Task brief
Every line in the data below that has the word "void" should be returned.

Data for analysis
___
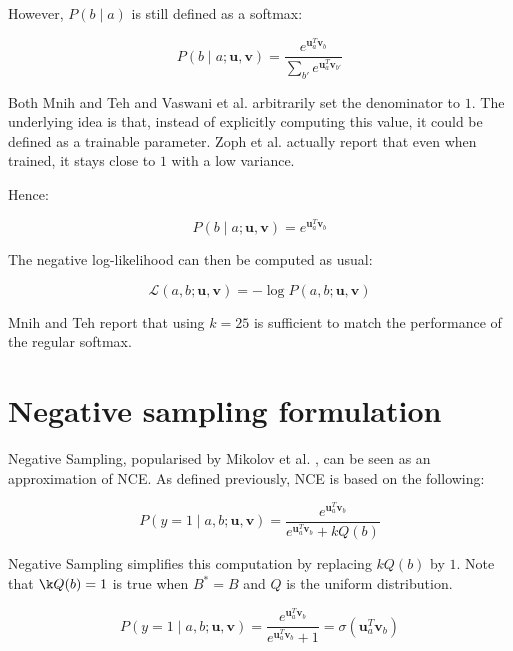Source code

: \documentclass[a4paper,oneside,12pt]{article}
\begin{document}
However, $P(b \mid a)$ is still defined as a softmax:

\begin{equation}
P(b \mid a ; \mathbf{u}, \mathbf{v}) = \frac{e^{\mathbf{u}_a^T \mathbf{v}_b}}{\sum_{b'} e^{\mathbf{u}_a^T \mathbf{v}_{b'}}}
\end{equation}

Both Mnih and Teh \cite{mnih2012fast} and Vaswani et al. \cite{vaswani-etal-2013-decoding} arbitrarily set the denominator to $1$.
The underlying idea is that, instead of explicitly computing this value, it could be defined as a trainable parameter.
Zoph et al. \cite{zoph-fast} actually report that even when trained, it stays close to $1$ with a low variance.

Hence:

\begin{equation}
P(b \mid a ; \mathbf{u}, \mathbf{v}) = e^{\mathbf{u}_a^T \mathbf{v}_b}
\end{equation}

The negative log-likelihood can then be computed as usual:

\begin{equation}
\mathcal{L} (a, b ; \mathbf{u}, \mathbf{v}) = -\log P (a, b ; \mathbf{u}, \mathbf{v})
\end{equation}

Mnih and Teh \cite{mnih2012fast} report that using $k = 25$ is sufficient to match the performance of the regular softmax.


\section{Negative sampling formulation}

Negative Sampling, popularised by Mikolov et al. \cite{Mikolov2013DistributedRO}, can be seen as an approximation of NCE.
As defined previously, NCE is based on the following:

\begin{equation}
P(y = 1 \mid a, b ; \mathbf{u}, \mathbf{v}) = \frac{e^{\mathbf{u}_a^T \mathbf{v}_b}}{e^{\mathbf{u}_a^T \mathbf{v}_b} + k Q(b)}
\end{equation}

Negative Sampling simplifies this computation by replacing $k Q(b)$ by $1$.
Note that $\k Q(b) = 1$ is true when $B^* = B$ and $Q$ is the uniform distribution.

\begin{equation}
P(y = 1 \mid a, b ; \mathbf{u}, \mathbf{v}) = \frac{e^{\mathbf{u}_a^T \mathbf{v}_b}}{e^{\mathbf{u}_a^T \mathbf{v}_b} + 1} = \sigma \left( \mathbf{u}_a^T \mathbf{v}_b \right)
\end{equation}
\end{document}
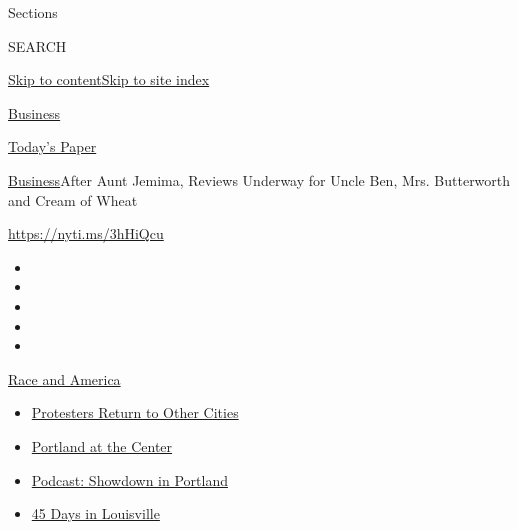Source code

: Sections

SEARCH

\protect\hyperlink{site-content}{Skip to
content}\protect\hyperlink{site-index}{Skip to site index}

\href{https://www.nytimes.com/section/business}{Business}

\href{https://myaccount.nytimes.com/auth/login?response_type=cookie\&client_id=vi}{}

\href{https://www.nytimes.com/section/todayspaper}{Today's Paper}

\href{/section/business}{Business}\textbar{}After Aunt Jemima, Reviews
Underway for Uncle Ben, Mrs. Butterworth and Cream of Wheat

\url{https://nyti.ms/3hHiQcu}

\begin{itemize}
\item
\item
\item
\item
\item
\end{itemize}

\href{https://www.nytimes.com/news-event/george-floyd-protests-minneapolis-new-york-los-angeles?action=click\&pgtype=Article\&state=default\&region=TOP_BANNER\&context=storylines_menu}{Race
and America}

\begin{itemize}
\tightlist
\item
  \href{https://www.nytimes.com/2020/07/26/us/protests-portland-seattle-trump.html?action=click\&pgtype=Article\&state=default\&region=TOP_BANNER\&context=storylines_menu}{Protesters
  Return to Other Cities}
\item
  \href{https://www.nytimes.com/2020/07/24/us/portland-oregon-protests-white-race.html?action=click\&pgtype=Article\&state=default\&region=TOP_BANNER\&context=storylines_menu}{Portland
  at the Center}
\item
  \href{https://www.nytimes.com/2020/07/23/podcasts/the-daily/portland-protests.html?action=click\&pgtype=Article\&state=default\&region=TOP_BANNER\&context=storylines_menu}{Podcast:
  Showdown in Portland}
\item
  \href{https://www.nytimes.com/interactive/2020/07/16/us/black-lives-matter-protests-louisville-breonna-taylor.html?action=click\&pgtype=Article\&state=default\&region=TOP_BANNER\&context=storylines_menu}{45
  Days in Louisville}
\end{itemize}

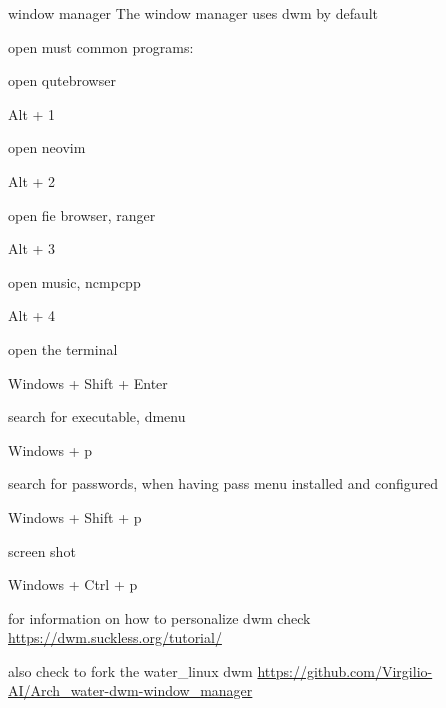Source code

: \begin{section}{window manager}
	The window manager uses dwm by default

	open must common programs:

	open qutebrowser

	Alt + 1

	open neovim

	Alt + 2

	open fie browser, ranger

	Alt + 3

	open music, ncmpcpp

	Alt + 4

	open the terminal

	Windows + Shift + Enter

	search for executable, dmenu

	Windows + p

	search for passwords, when having pass menu installed and configured

	Windows + Shift + p

	screen shot

	Windows + Ctrl + p

	for information on how to personalize dwm check \url{https://dwm.suckless.org/tutorial/}

	also check to fork the water_linux dwm \url{https://github.com/Virgilio-AI/Arch_water-dwm-window_manager}

\end{section}
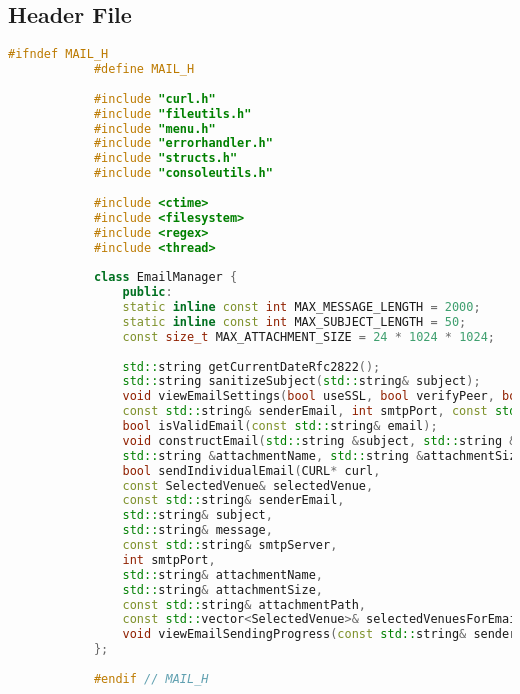 \documentclass{article}
\begin{document}
	\subsection*{Header File}
	\begin{mdframed}[backgroundcolor=background, hidealllines=false, innerleftmargin=15pt, innerrightmargin=5pt, innertopmargin=0pt, innerbottommargin=-5pt]
		\begin{lstlisting}[language=C++]
			#ifndef MAIL_H
			#define MAIL_H
			
			#include "curl.h"
			#include "fileutils.h"
			#include "menu.h"
			#include "errorhandler.h"
			#include "structs.h"
			#include "consoleutils.h"
			
			#include <ctime>
			#include <filesystem>
			#include <regex>
			#include <thread>
			
			class EmailManager {
				public:
				static inline const int MAX_MESSAGE_LENGTH = 2000;
				static inline const int MAX_SUBJECT_LENGTH = 50;
				const size_t MAX_ATTACHMENT_SIZE = 24 * 1024 * 1024;
				
				std::string getCurrentDateRfc2822();
				std::string sanitizeSubject(std::string& subject);
				void viewEmailSettings(bool useSSL, bool verifyPeer, bool verifyHost, bool verbose,
				const std::string& senderEmail, int smtpPort, const std::string& smtpServer);
				bool isValidEmail(const std::string& email);
				void constructEmail(std::string &subject, std::string &message, std::string &attachmentPath, 
				std::string &attachmentName, std::string &attachmentSize, std::istream &in = std::cin);
				bool sendIndividualEmail(CURL* curl,
				const SelectedVenue& selectedVenue,
				const std::string& senderEmail,
				std::string& subject,
				std::string& message,
				const std::string& smtpServer,
				int smtpPort,
				std::string& attachmentName,
				std::string& attachmentSize,
				const std::string& attachmentPath,
				const std::vector<SelectedVenue>& selectedVenuesForEmail);
				void viewEmailSendingProgress(const std::string& senderEmail);
			};
			
			#endif // MAIL_H
		\end{lstlisting}
	\end{mdframed}
	
\end{document}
___
Task response
				void viewEmailSettings(bool useSSL, bool verifyPeer, bool verifyHost, bool verbose,
				void constructEmail(std::string &subject, std::string &message, std::string &attachmentPath, 
				void viewEmailSendingProgress(const std::string& senderEmail);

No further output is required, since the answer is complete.